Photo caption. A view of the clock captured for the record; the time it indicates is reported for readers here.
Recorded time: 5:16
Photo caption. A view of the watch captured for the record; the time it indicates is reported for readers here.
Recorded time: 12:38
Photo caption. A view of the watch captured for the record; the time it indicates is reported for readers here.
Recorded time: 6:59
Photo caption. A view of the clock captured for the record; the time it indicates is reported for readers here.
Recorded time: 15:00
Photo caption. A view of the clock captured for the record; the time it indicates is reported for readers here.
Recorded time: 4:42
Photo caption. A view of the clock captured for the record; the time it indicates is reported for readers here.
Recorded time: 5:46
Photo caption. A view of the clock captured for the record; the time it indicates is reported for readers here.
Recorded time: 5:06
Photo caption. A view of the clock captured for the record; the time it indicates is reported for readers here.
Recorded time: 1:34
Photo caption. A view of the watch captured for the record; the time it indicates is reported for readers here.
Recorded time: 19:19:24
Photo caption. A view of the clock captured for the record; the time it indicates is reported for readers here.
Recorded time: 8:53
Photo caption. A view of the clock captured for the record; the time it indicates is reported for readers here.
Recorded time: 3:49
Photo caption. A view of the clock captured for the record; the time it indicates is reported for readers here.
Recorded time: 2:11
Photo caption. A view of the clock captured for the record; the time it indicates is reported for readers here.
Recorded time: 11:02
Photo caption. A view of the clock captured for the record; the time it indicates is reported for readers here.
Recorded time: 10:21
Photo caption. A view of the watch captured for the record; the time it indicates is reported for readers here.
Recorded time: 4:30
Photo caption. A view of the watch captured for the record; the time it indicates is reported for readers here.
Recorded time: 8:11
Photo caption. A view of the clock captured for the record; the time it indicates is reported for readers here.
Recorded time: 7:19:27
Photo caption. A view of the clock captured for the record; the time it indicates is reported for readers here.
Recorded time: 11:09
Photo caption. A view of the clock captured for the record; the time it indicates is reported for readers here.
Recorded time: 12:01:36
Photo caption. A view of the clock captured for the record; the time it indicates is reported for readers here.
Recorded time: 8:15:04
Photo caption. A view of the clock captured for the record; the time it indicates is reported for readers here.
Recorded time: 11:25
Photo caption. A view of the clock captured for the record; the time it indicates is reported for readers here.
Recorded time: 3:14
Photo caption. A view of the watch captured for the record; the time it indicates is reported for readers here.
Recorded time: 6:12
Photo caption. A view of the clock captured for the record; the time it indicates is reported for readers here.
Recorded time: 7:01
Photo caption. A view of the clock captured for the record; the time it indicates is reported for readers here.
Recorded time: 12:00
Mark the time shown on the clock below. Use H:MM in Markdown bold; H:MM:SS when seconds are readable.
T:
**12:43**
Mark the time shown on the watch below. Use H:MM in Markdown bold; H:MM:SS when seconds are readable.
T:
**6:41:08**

++++++++++

Can you copy every one of the entries above word for word?

- [Task solution]:
Photo caption. A view of the clock captured for the record; the time it indicates is reported for readers here.
Recorded time: 5:16
Photo caption. A view of the watch captured for the record; the time it indicates is reported for readers here.
Recorded time: 12:38
Photo caption. A view of the watch captured for the record; the time it indicates is reported for readers here.
Recorded time: 6:59
Photo caption. A view of the clock captured for the record; the time it indicates is reported for readers here.
Recorded time: 15:00
Photo caption. A view of the clock captured for the record; the time it indicates is reported for readers here.
Recorded time: 4:42
Photo caption. A view of the clock captured for the record; the time it indicates is reported for readers here.
Recorded time: 5:46
Photo caption. A view of the clock captured for the record; the time it indicates is reported for readers here.
Recorded time: 5:06
Photo caption. A view of the clock captured for the record; the time it indicates is reported for readers here.
Recorded time: 1:34
Photo caption. A view of the watch captured for the record; the time it indicates is reported for readers here.
Recorded time: 19:19:24
Photo caption. A view of the clock captured for the record; the time it indicates is reported for readers here.
Recorded time: 8:53
Photo caption. A view of the clock captured for the record; the time it indicates is reported for readers here.
Recorded time: 3:49
Photo caption. A view of the clock captured for the record; the time it indicates is reported for readers here.
Recorded time: 2:11
Photo caption. A view of the clock captured for the record; the time it indicates is reported for readers here.
Recorded time: 11:02
Photo caption. A view of the clock captured for the record; the time it indicates is reported for readers here.
Recorded time: 10:21
Photo caption. A view of the watch captured for the record; the time it indicates is reported for readers here.
Recorded time: 4:30
Photo caption. A view of the watch captured for the record; the time it indicates is reported for readers here.
Recorded time: 8:11
Photo caption. A view of the clock captured for the record; the time it indicates is reported for readers here.
Recorded time: 7:19:27
Photo caption. A view of the clock captured for the record; the time it indicates is reported for readers here.
Recorded time: 11:09
Photo caption. A view of the clock captured for the record; the time it indicates is reported for readers here.
Recorded time: 12:01:36
Photo caption. A view of the clock captured for the record; the time it indicates is reported for readers here.
Recorded time: 8:15:04
Photo caption. A view of the clock captured for the record; the time it indicates is reported for readers here.
Recorded time: 11:25
Photo caption. A view of the clock captured for the record; the time it indicates is reported for readers here.
Recorded time: 3:14
Photo caption. A view of the watch captured for the record; the time it indicates is reported for readers here.
Recorded time: 6:12
Photo caption. A view of the clock captured for the record; the time it indicates is reported for readers here.
Recorded time: 7:01
Photo caption. A view of the clock captured for the record; the time it indicates is reported for readers here.
Recorded time: 12:00
Mark the time shown on the clock below. Use H:MM in Markdown bold; H:MM:SS when seconds are readable.
T:
**12:43**
Mark the time shown on the watch below. Use H:MM in Markdown bold; H:MM:SS when seconds are readable.
T:
**6:41:08**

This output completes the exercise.